Kris’s sacrifice had saved thousands at the very least. That fact might be enough, Jack thought, to someday forgive her for doing it. Right now, only exhaustion was keeping him off an emotional cliff. If one more person congratulated him on his quick thinking and command ability, he was going to hurt someone.
Behind him came the rest of the Gateway Company personnel who’d been scrambled for the containment here. They were somber, as befitted the occasion, but their heads were up, their faces shining with pride, and in most cases with tears. They were here to bring home their fallen.
Retrieving a human-sized object from high-atmosphere before it burned up on re-entry had taken the coordinated efforts of two teleporters, three telekinetics and two flight-capable air elementals. The mostly-civilian team stood in a huddle around the object of their efforts, and as the last elemental landed, he spread his wings wide, hiding the scene from all the prying, curious eyes.
A moment later, the team leader turned and yelled out, “MEDIC!”
Chapter 5: Marine Camp Butler, Elgin, Illinois
Kris didn’t expect to wake up, but she did.
Every part of her body hurt. Her teeth hurt. Her feet hurt. Even her eyebrows hurt. There
were enough aches in enough places, to make her tremble with panicky memories, and that brought her trembling to the edge of rampage, with power pulsing into her veins. It smothered the worst pain, and some of the scabbed burns that covered her from her stinging scalp to her sore toes began to tingle and heal.
She took her time sitting up and setting aside flashes of the past.
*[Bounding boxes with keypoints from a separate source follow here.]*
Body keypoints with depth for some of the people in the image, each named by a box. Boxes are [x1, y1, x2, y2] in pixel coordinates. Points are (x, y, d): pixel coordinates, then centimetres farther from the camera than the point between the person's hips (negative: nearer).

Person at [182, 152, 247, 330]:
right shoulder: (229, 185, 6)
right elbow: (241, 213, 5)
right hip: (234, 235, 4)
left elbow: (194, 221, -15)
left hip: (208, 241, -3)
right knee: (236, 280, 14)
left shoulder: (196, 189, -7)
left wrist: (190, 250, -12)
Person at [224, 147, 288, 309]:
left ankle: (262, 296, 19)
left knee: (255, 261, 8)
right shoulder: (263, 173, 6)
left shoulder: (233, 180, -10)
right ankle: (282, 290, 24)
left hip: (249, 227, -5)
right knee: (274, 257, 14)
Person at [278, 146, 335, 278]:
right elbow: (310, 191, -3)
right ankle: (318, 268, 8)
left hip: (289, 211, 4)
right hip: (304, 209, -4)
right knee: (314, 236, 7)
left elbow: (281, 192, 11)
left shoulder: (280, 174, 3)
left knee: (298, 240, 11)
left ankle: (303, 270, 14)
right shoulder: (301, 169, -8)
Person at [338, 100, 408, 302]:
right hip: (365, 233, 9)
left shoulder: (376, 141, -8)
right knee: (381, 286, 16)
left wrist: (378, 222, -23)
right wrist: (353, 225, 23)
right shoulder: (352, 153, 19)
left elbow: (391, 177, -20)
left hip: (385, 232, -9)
Once she was vertical, she swallowed pain that had nothing to do with her troubles now, and she gently put all the guilt and the grief back in their boxes. She went to tuck a curl of hair behind her ears but found only bare skin and more scabs. Her head was bare, and her eyebrows hurt because they were gone.
As soon as she looked around the room, she recognized it as one of the Tee-series isolation rooms in the sick bay back at Camp Butler. Unless all Tee-series hospital rooms were built from the same blueprint, which she supposed was possible. Anything was possible. She wasn’t dead. She marveled at that miracle, and then she wondered, how long have I been asleep?
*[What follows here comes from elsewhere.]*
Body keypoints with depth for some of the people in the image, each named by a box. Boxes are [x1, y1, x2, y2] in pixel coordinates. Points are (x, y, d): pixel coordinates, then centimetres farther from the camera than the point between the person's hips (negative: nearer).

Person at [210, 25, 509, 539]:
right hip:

Had she missed her weekly video call with Eryka and Matty? Had someone told her children about the mission? Who had broken the news to Grace Bell’s family? Had the poor woman left behind a husband? Parents? Siblings? Who was taking care of her children?
Kris got all the questions lined up just as a familiar corpsman came into the room carrying two steaming bowls of porridge on a tray. Each of the bowls was as big as the woman’s head. Kris thought the name was Farina, but she peeked at the badge just to be sure. Nothing was making much sense any more.
“Hey, Private,” Corpsman Farina said. “Let’s stop meeting like this, okay?”
“Am I dead?” Kris asked. “Because I feel very odd.”
“It’s a normal kind of odd. Last time, your head got squished too, so this part was over before you woke up.” The corpsman smiled and checked on assorted lines of fluid and dials, marking everything in her little book. “Your body heals fastest in rampage, so you’ll keep cycling as often as your cells can manage it. It’ll be a while. They had to trigger you twice on-scene to get your lungs healed enough to breathe. Rest, ride the surges, and eat up.”